FIG. 1 is a diagram showing a first embodiment of the present invention.

FIG. 2 is a diagram illustrating an installation example of a radiation temperature sensor.

FIG. 3 is a diagram showing a second embodiment.

FIG. 4 is a diagram showing a comparison between estimation of an external load based on radiation temperature and estimation by a conventional example.

FIG. 5 is a diagram showing a conventional example.

FIG. 6 is a diagram showing another conventional example.
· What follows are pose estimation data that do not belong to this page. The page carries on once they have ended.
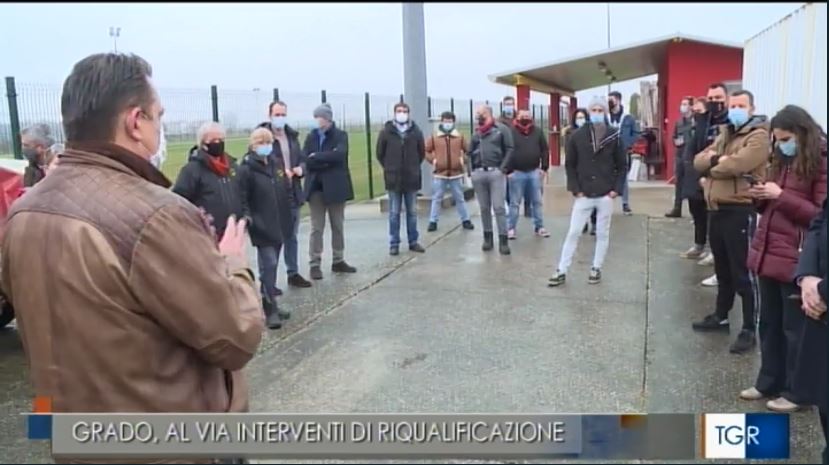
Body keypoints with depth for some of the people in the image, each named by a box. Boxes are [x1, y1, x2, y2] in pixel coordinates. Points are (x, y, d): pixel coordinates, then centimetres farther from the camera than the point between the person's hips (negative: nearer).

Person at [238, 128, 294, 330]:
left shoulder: (277, 163, 10)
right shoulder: (246, 169, -11)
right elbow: (241, 198, -13)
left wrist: (288, 217, 16)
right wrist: (248, 217, -24)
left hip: (279, 224, 7)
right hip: (262, 227, -7)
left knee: (272, 264, 15)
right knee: (268, 265, -9)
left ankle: (272, 305, 25)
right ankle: (270, 311, -3)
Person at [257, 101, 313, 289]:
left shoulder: (292, 136, 12)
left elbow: (302, 159, 18)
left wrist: (301, 169, -4)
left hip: (293, 194, 7)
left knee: (292, 237, 16)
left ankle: (293, 273, 28)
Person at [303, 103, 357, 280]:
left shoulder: (341, 135, -1)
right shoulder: (311, 136, 4)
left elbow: (339, 154, -19)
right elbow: (306, 160, -8)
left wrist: (317, 157, -14)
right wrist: (327, 161, -16)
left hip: (336, 186, 0)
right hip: (316, 187, 0)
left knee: (338, 226, 11)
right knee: (317, 228, 1)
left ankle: (338, 261, 23)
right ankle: (315, 264, 6)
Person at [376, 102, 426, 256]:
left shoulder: (416, 132, 1)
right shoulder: (386, 132, -3)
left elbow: (422, 152, 12)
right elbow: (380, 153, 5)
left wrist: (413, 167, 9)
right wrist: (389, 168, 6)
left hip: (411, 178, 2)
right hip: (393, 179, -1)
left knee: (412, 212, 9)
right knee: (394, 213, 4)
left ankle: (413, 242, 19)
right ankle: (394, 244, 10)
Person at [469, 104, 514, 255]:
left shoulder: (502, 129, 1)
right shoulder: (476, 133, 16)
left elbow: (509, 149, -5)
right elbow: (470, 152, 20)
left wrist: (503, 168, -12)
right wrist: (472, 170, 9)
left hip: (495, 172, -5)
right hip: (478, 173, 5)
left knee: (499, 207, -6)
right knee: (484, 208, 10)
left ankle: (503, 241, -3)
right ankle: (488, 238, 19)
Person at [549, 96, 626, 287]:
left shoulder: (614, 135, 0)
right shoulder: (577, 135, -1)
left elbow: (621, 165, 4)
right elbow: (570, 164, 3)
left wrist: (616, 188, -5)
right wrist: (575, 189, -5)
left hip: (606, 195, 0)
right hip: (583, 195, 0)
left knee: (602, 234, 10)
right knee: (573, 232, 1)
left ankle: (596, 269, 22)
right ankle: (561, 271, 6)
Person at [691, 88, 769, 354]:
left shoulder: (758, 136, -8)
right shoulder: (724, 135, 19)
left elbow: (735, 165, -25)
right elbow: (698, 160, 9)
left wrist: (711, 168, -5)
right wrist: (716, 158, -12)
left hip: (741, 211, -8)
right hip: (717, 209, 8)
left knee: (743, 273, -4)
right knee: (722, 269, 19)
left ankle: (749, 329, 4)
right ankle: (721, 316, 32)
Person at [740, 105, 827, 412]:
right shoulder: (782, 161, 14)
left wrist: (781, 196, -19)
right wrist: (762, 198, 0)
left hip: (796, 260, -7)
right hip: (768, 254, 7)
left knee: (794, 328, 4)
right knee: (769, 324, 15)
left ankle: (795, 391, 17)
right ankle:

FIG. 7 is an explanatory view showing the principle of air conditioning of the perimeter.

[Explanation of symbols]

 1, 31 Central monitoring device 2, 32 Control device 3 Fan coil unit 4 Fan 5 Coil 10, 40 Heat source 11 Supply piping 12 Return piping 13 Pump 14 Electric three-way valve 15 Water supply temperature sensor 16, 46 Controller 17 Expansion tank 18 Water supply switching Valve 21 External load estimation unit 22 Water supply temperature determination unit 23 Operation mode determination unit 25 Indoor temperature setting unit 26 Radiation temperature sensor 33 Air conditioner body 34 Fan 35a Cold water coil 35b Hot water coil 36 Blow-out port 37a, 37b Electric two-way valve 38a, 38b Piping 42 Ventilation temperature determination unit 45 Ventilation temperature sensor 52i, 76i Interior blowout unit 52p, 76p Perimeter blowout unit 54i, 54p Switching damper 55i, 55p Air flow control damper 56i Interior temperature controller 56p Perimey Temperature controller 57i, 78i Room temperature sensor for interior 57p, 78p Room temperature sensor for perimeter 58i Operation mode setting device 58p Operation mode selection means 59i Room temperature setting device for interior 59p Room temperature setting device for perimeter 60 Correction value setting device 80 Radiant heat detector 81 Room temperature input means 82 Perceived temperature determination input means 83 Control device

──────────────────────────────────────────────────続 き Continuation of front page (56) References JP-A-2-110241 (JP, A) JP-A-61-213543 (JP, A) JP-A-7-110155 (JP, A) JP-A 53-110 70536 (JP, A) (58) Field surveyed (Int. Cl. ⁶ , DB name) F24F 11/02

Claims (3)

(57) [Claims] 1. A method for controlling a perimeter air conditioner having an outlet directed to a perimeter zone at an outer peripheral portion in a room and performing air conditioning based on a room temperature set value, wherein a radiation temperature of a perimeter surface is measured on an outer wall. Measuring, determining an external load estimated value based on the radiation temperature and the indoor temperature set value, determining a heat medium temperature set value based on the external load estimated value, and controlling the heat medium temperature. A method for controlling a perimeter air conditioner. 2. The method for controlling a perimeter air conditioner according to claim 1, wherein the perimeter air conditioner includes a fan coil unit, and the heat medium is water supply to a coil of the fan coil unit. 3. A control system for a perimeter air conditioner for performing air conditioning with an air outlet toward a perimeter zone at an outer peripheral portion in a room, comprising a room temperature setting means and a perimeter installed on a ceiling of the perimeter zone and mounted on an outer wall. A radiation temperature sensor for measuring the radiation temperature of the surface, an external load estimating means for calculating an external load estimation value based on the radiation temperature and the indoor temperature set value, and a relationship between the water supply or the blast temperature set value for the external load being determined in advance. Heat medium temperature setting means that is stored and determines a water or air temperature set value from the external load estimated value, and has a heat medium temperature control means that controls water or air temperature based on the heat medium temperature set value. Characteristic perimeter air conditioner control system.